Paperwork, to some it seems, is essential.
Slowly, I’m learning why.
And I’m learning it the hard way: by not having a really great, structured system of record-keeping. I need that.
My system now
When I got serious about vocabulary, I made some pretty solid record-keeping worksheets for vocabulary. They still form the backbone of my record keeping. Basically, I have an attendance sheet that I make — it helps me learn the names, as well as being honest about who attended if that becomes a question later — and the vocab worksheets.
That leaves me with a packet of six or so papers–the attendance sheet and five vocab sheets–bound together. I add any other material that we’ve worked on or that I’ve handed out to the bottom of this stack in chronological order.

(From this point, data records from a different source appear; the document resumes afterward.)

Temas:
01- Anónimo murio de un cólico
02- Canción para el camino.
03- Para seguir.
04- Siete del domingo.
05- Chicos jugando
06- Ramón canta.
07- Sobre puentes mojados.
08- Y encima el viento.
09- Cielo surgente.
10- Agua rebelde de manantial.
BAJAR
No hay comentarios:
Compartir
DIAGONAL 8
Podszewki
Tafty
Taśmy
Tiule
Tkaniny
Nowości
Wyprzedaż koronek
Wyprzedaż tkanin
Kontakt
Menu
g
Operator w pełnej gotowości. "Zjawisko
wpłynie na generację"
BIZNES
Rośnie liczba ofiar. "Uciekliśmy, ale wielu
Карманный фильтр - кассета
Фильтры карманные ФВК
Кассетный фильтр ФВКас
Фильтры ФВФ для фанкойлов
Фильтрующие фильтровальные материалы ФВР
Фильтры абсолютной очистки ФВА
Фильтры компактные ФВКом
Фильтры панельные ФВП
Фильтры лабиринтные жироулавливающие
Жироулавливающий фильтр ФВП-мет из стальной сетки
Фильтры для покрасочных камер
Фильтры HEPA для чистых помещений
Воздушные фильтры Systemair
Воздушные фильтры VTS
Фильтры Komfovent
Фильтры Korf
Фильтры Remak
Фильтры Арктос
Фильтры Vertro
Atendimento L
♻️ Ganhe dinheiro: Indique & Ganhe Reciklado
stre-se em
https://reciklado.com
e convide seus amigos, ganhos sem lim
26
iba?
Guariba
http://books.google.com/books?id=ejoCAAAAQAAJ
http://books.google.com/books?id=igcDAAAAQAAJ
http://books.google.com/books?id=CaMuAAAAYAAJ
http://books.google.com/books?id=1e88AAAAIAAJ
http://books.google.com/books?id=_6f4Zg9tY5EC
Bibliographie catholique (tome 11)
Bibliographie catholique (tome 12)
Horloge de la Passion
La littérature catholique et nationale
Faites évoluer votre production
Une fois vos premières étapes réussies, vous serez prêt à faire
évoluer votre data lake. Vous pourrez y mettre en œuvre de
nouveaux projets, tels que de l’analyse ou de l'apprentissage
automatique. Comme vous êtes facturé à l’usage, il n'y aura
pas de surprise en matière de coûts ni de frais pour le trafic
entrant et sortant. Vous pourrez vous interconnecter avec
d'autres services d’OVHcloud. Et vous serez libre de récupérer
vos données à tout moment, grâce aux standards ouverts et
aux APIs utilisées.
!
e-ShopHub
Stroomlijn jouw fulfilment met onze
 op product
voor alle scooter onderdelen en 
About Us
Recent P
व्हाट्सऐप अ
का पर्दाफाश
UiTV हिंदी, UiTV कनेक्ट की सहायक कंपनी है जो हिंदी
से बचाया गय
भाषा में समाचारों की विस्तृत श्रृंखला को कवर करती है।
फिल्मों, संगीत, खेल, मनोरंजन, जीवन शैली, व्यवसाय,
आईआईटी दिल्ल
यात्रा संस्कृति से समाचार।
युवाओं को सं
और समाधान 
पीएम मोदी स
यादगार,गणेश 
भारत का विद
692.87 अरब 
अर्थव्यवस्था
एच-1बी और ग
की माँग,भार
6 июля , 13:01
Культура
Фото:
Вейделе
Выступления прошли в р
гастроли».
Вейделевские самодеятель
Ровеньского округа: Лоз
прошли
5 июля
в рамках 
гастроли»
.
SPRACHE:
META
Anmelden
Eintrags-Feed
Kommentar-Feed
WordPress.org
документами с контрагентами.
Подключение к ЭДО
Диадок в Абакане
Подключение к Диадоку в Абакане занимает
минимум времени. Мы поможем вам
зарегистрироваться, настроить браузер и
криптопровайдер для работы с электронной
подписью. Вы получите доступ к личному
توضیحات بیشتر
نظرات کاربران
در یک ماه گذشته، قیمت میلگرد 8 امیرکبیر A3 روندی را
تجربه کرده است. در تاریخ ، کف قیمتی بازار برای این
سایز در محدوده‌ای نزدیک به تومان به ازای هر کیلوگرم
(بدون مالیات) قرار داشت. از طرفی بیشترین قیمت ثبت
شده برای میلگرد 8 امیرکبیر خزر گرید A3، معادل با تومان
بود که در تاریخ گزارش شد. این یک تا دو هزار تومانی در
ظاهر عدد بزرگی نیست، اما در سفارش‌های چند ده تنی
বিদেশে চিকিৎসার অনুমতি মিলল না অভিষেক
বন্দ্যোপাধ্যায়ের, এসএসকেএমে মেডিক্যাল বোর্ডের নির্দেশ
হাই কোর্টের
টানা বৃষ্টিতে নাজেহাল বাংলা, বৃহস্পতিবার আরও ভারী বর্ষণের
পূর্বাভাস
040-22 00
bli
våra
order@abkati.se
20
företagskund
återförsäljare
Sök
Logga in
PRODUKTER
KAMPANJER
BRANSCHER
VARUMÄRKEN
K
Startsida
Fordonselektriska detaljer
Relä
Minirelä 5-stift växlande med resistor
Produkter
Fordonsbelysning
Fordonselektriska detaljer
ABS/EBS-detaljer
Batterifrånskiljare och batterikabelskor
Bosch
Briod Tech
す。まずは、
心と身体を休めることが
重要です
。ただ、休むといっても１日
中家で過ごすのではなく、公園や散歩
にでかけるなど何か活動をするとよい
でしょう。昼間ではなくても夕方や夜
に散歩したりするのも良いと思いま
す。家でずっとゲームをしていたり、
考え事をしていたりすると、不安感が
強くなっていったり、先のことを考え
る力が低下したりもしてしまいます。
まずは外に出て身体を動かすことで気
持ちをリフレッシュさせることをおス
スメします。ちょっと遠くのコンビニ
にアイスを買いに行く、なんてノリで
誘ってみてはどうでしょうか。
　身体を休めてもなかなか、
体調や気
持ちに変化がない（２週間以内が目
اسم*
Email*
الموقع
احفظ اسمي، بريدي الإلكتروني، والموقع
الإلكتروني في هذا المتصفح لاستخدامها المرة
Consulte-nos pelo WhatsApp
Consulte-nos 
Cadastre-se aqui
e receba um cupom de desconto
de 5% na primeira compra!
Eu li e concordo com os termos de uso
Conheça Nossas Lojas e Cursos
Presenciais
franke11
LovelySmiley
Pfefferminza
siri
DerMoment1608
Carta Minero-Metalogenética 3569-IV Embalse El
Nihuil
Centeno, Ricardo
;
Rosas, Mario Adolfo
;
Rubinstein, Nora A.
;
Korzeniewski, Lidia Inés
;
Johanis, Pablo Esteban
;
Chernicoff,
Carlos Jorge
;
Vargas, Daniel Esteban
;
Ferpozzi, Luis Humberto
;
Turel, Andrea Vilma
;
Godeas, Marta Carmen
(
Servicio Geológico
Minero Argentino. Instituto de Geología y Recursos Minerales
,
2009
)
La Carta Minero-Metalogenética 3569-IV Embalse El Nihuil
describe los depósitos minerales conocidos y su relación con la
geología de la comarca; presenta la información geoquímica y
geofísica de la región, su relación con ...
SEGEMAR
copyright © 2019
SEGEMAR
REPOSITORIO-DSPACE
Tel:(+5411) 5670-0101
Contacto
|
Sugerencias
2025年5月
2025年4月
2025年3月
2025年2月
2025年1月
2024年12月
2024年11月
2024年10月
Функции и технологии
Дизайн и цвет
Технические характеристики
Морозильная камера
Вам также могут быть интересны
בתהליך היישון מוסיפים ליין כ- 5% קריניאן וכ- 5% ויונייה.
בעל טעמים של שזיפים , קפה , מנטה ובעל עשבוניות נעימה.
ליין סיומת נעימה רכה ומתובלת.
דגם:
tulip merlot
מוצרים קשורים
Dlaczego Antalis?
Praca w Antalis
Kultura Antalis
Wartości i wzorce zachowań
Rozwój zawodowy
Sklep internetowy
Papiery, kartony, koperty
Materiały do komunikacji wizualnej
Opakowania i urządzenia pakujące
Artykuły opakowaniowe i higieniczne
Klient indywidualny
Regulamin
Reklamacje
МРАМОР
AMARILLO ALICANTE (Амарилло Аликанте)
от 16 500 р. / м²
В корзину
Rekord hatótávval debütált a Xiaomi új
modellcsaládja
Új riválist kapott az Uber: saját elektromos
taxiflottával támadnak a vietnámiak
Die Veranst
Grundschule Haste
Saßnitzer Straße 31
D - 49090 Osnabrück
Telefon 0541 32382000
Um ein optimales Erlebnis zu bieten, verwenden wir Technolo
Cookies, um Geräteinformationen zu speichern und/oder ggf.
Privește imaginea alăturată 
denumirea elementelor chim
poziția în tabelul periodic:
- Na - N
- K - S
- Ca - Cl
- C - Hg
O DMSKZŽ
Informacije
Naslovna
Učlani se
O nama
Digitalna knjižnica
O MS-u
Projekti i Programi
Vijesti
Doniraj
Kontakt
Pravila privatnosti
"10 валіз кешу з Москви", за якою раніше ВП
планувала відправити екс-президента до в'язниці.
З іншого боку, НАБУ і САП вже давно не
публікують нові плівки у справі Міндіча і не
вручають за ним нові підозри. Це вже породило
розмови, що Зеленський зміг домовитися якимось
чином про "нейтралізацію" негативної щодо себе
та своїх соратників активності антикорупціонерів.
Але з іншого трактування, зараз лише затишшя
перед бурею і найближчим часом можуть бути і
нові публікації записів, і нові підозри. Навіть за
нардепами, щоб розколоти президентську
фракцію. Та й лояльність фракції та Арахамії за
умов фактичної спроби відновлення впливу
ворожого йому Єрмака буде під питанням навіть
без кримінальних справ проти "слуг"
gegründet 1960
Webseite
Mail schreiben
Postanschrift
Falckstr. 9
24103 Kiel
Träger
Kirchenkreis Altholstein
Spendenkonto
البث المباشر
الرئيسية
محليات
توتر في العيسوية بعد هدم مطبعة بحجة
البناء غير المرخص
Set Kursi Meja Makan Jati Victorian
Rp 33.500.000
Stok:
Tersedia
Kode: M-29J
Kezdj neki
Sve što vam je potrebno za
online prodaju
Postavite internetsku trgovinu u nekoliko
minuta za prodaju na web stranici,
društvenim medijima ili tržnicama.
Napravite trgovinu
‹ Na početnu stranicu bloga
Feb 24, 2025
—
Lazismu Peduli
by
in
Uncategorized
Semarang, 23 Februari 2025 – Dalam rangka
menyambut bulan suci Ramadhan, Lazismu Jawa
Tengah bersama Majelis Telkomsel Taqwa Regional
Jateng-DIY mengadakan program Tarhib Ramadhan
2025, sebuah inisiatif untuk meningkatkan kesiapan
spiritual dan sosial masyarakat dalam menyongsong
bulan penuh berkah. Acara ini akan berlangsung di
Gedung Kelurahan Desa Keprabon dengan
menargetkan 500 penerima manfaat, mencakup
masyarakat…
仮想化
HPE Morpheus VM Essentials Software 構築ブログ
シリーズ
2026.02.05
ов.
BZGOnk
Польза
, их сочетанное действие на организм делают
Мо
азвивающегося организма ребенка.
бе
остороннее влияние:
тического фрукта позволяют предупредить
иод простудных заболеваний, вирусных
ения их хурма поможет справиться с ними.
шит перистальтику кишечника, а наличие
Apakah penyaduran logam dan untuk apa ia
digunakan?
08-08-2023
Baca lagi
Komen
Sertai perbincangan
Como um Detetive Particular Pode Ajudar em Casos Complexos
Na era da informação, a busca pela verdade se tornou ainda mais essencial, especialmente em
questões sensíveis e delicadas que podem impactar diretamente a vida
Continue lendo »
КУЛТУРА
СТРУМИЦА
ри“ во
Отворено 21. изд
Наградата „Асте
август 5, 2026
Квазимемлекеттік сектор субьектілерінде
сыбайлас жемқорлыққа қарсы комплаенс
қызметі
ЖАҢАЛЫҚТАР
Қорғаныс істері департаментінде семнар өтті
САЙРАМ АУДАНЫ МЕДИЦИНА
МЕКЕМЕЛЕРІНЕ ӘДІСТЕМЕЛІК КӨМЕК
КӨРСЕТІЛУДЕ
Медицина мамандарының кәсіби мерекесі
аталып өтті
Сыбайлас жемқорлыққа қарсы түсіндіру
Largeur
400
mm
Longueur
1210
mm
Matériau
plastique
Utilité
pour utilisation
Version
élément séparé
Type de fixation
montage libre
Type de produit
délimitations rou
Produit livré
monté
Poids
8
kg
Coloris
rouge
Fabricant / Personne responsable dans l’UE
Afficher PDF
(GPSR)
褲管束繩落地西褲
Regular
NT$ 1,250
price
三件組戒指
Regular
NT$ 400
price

When I realize that there are more and better things that I could be doing, I make a note to myself and put it on top of the attendance sheet. That’s great for recording that train of thought that you have at the end of the lesson (“a great idea would be to come back and work on family vocabulary and use that as an excuse to drill questions”) but it’s insufficient for really planning out something that’s several lessons long. You know, when you have the inspiration that “we could work towards this goal, by hitting on these intermediate steps…”
I don’t do that well. Partly, I use my to-do list app, and sometimes calendar reminders. But, well, I’m dissatisfied.
What I want
I’m not sure what I want. Here are some of the things I’d like to be able to record and read at a glance:
- Which “special topics” have we covered already (I do special lessons on Greek myths, but each myth only once per group. After three years, how should I know which ones I’ve covered where?)
- Which topics have the group requested to cover?
- Which grammars have we intentionally practiced? How often? When was the last time?
- Which grammars do I think will need to be practiced in the future?
- What sort of framework do I have in mind for the next six or so lessons? This has to be something that can be changed and altered and still be readable as I plan. (These requirements, I should add, are the things that make this seem hardest for me.)
- I think I’m ready to go from a single stack of papers per group to two stacks: one for the material, so I can reference it while leading a conversation, and one for my to record vocab to review and my notes on planning.
I’ll post when I get a system going that seems to make sense to me. Until then, what system do you use to record the plans and progress you’ve made with each group–and how to two diverge? Are there any good ready-made worksheets out there that I should look at?
I’m grateful for any tips I can get.